Bram Willem van den Bosch : Il y a un certain nombre de raisons qui expliquent le déficit de crédit pour les agriculteurs en Afrique de l'Est. Tout d'abord, les normes d'éligibilité et de souscription sont trop strictes. Les banques en Ouganda et dans toute l'Afrique de l'Est exigent des garanties et une preuve formelle de revenu, deux documents que la plupart des petits agriculteurs ne sont pas en mesure de fournir puisqu'ils sont des travailleurs indépendants. Et puis il y a le problème de l'efficacité. La plupart des banques de la région ne sont pas assez efficaces pour tirer profit des petits prêts dont les agriculteurs ont besoin, et elles mettent également trop de temps à approuver les prêts. Souvent, les agriculteurs reçoivent l'argent de leur prêt longtemps après la fin de la saison.
Nous avons observé certains de ces problèmes directement lorsque nous travaillions chez Laboremus Ouganda, une société de logiciels qui crée des technologies financières pour des clients d'Afrique de l'Est. Nous avons passé beaucoup de temps à encourager les banques à passer au numérique et à innover afin qu'elles puissent atteindre les clients des zones rurales. Cependant, nos efforts se sont avérés frustrants, et après quelques années, nous avons décidé de relever ce défi nous-mêmes en créant une nouvelle entreprise de technologie financière qui se concentrerait sur les agriculteurs et leurs coopératives. C'est ainsi qu'Emata a été créée en 2017. Afin d'atteindre l'efficacité nécessaire pour travailler avec ce secteur, nous avons opté pour un modèle à faible valeur - grand volume, parfait pour l'automatisation.
Portail FinDev : Emata propose des prêts abordables aux agriculteurs membres de coopératives ou d'agrégateurs, en combinant les données des coopératives avec des analyses de risque avancées pour s'assurer que chacun des agriculteurs se voit proposer des produits de prêt sur mesure. Pouvez-vous nous en dire plus sur cette notation de crédit alternative ?
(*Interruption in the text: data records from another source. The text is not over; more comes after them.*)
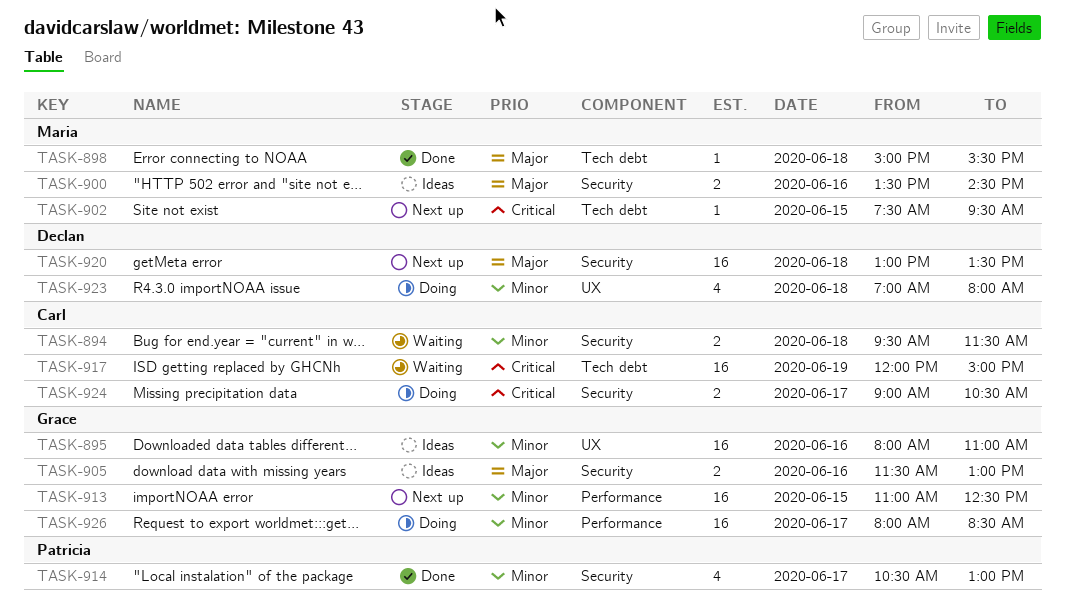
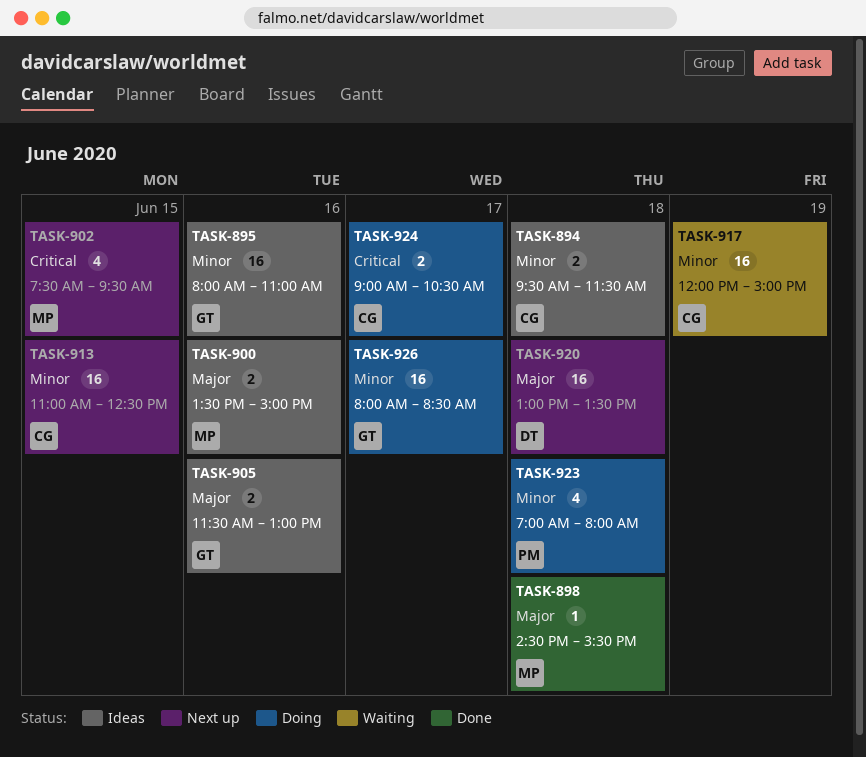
TASK-894, status: Waiting -> Ideas
TASK-898, begins: 15:00 -> 14:30
TASK-900, ends: 14:30 -> 15:00
TASK-902, estimate: 1 -> 4
TASK-913, owner: Grace -> Carl
TASK-914: present -> none
TASK-917, priority: Critical -> Minor
TASK-923, owner: Declan -> Patricia

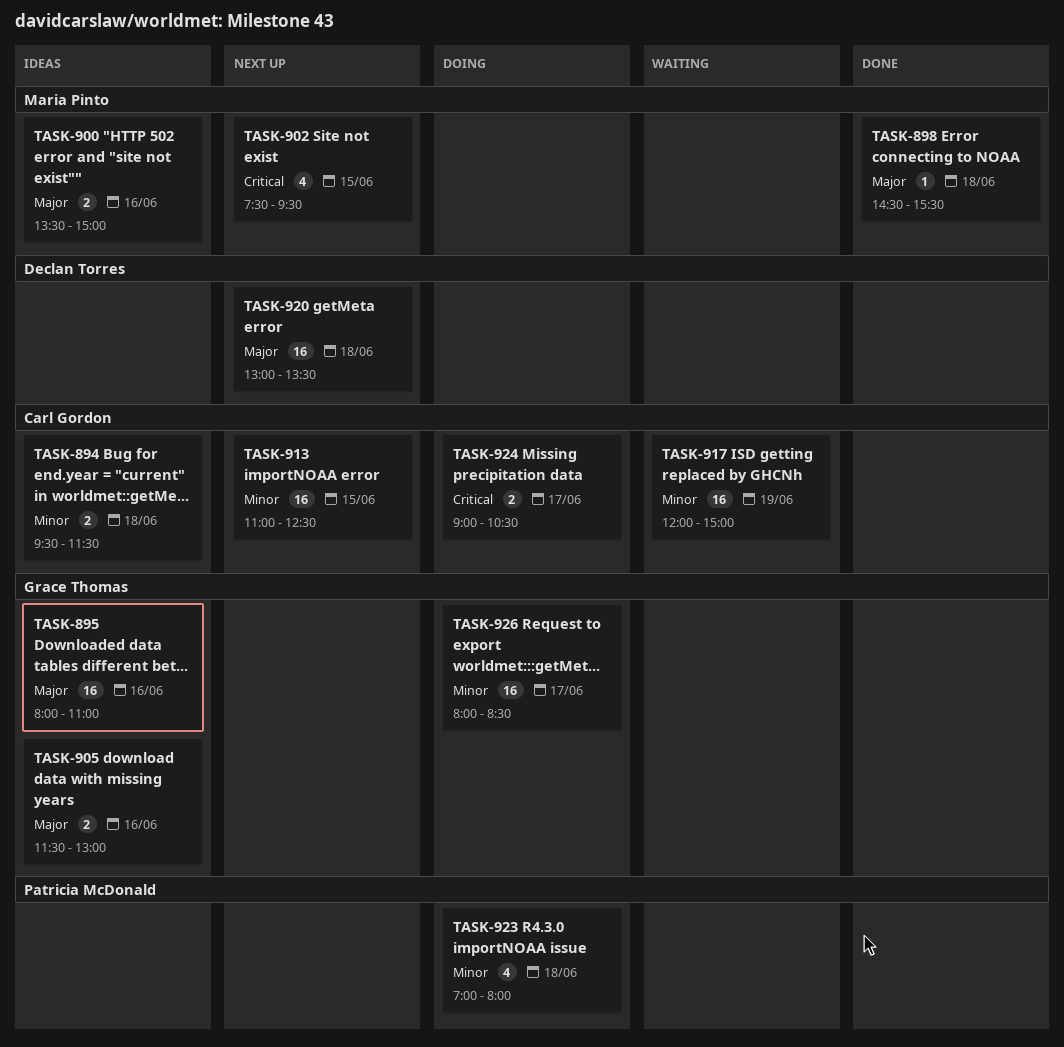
TASK-895, priority: Minor -> Major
Bram : Comme mentionné précédemment, l'une des principales raisons pour lesquelles les banques ont du mal à servir les agriculteurs est leurs normes d'éligibilité strictes. Notre modèle alternatif de notation de crédit aide à résoudre ce problème et est l'une des caractéristiques fondamentales de notre entreprise. Plutôt que d'utiliser des garanties pour déterminer qui peut emprunter, nous utilisons les données. Il ne s'agit pas d'avoir une grande ferme ou d'avoir tous les documents, il s'agit de ce que l'on peut voir dans les données : cet agriculteur est-il fiable ?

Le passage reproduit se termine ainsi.